Excerpted passage
There is no way I could have, or would have, any of all that I have without the hands that shoved or sweetly led me on this path. The running, the shielding, the willingness to try anything, these are all gifts bestowed upon me that have contributed, both good and bad, to the person I am now and…well for maybe the first time in the nearly 15 years since she passed away, all I can think to say to my mother is, Thank You. 




I’m almost exactly a million miles from being great at anything but I do seem to have a sliver of talent when it comes to this wine thing. Could be that titch of oddity that bent me enough to unashamedly speak up for the wines that created the kind of sensory memory that held enough intrigue to keep me listening and opening my mouth. To taste and talk more. To use words that tug at those of us that tromp about in the big splashy puddles of indulgent pleasure, and to those of us that find something nearly sensual in restraint and the scraping of the less polished. Wouldn’t be surprised to find it a sort of envelope packet of all of the above and none of it could have been possible without the life that brought me here, and the woman that gave all she had.

She Gave Me





The Love of Music. Be it an escape, a warm embrace, a deeply pounding session of fucking that leaves me breathless and like I’ve been astoundingly felt. Music, the right music, feels like hands caressing and massaging all of my bits and can evoke memories of exact moments that bounce to life like I were looking at it like film. I crave it. I fear it. I spent many years learning how to curve my body to it. Found a whole other life to run to because I could and there, there I found acceptance that I hadn’t before.

Data
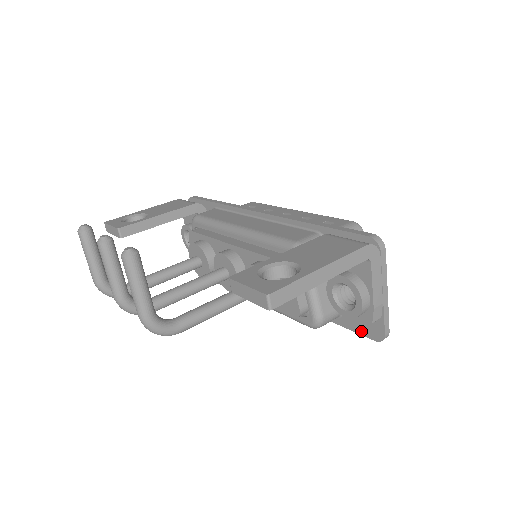
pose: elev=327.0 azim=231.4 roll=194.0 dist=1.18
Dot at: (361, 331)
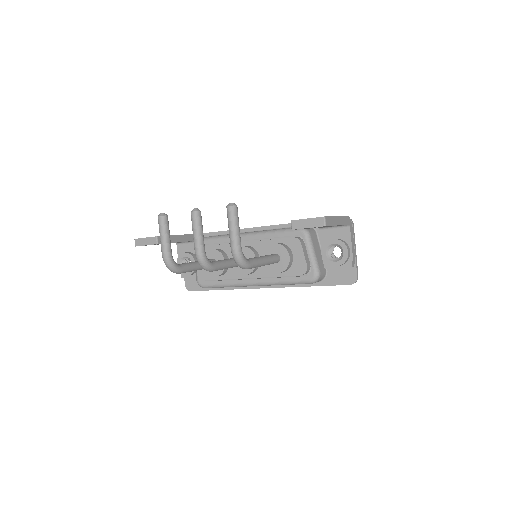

Directives
(a) From the tribute to the writer's mother, copy the text word for word from "There is no" up to and including "is, Thank You.".
(b) Answer these questions using the tribute to the writer's mother:
(i) How many years ago did the writer's mother pass away?
(ii) In what field does the writer claim to have a sliver of talent?
(iii) What did the writer spend many years learning to curve their body to?

Exercise results
(a)
There is no way I could have, or would have, any of all that I have without the hands that shoved or sweetly led me on this path. The running, the shielding, the willingness to try anything, these are all gifts bestowed upon me that have contributed, both good and bad, to the person I am now and…well for maybe the first time in the nearly 15 years since she passed away, all I can think to say to my mother is, Thank You.

(b)
(i) Nearly 15 years.
(ii) Wine ("this wine thing").
(iii) Music.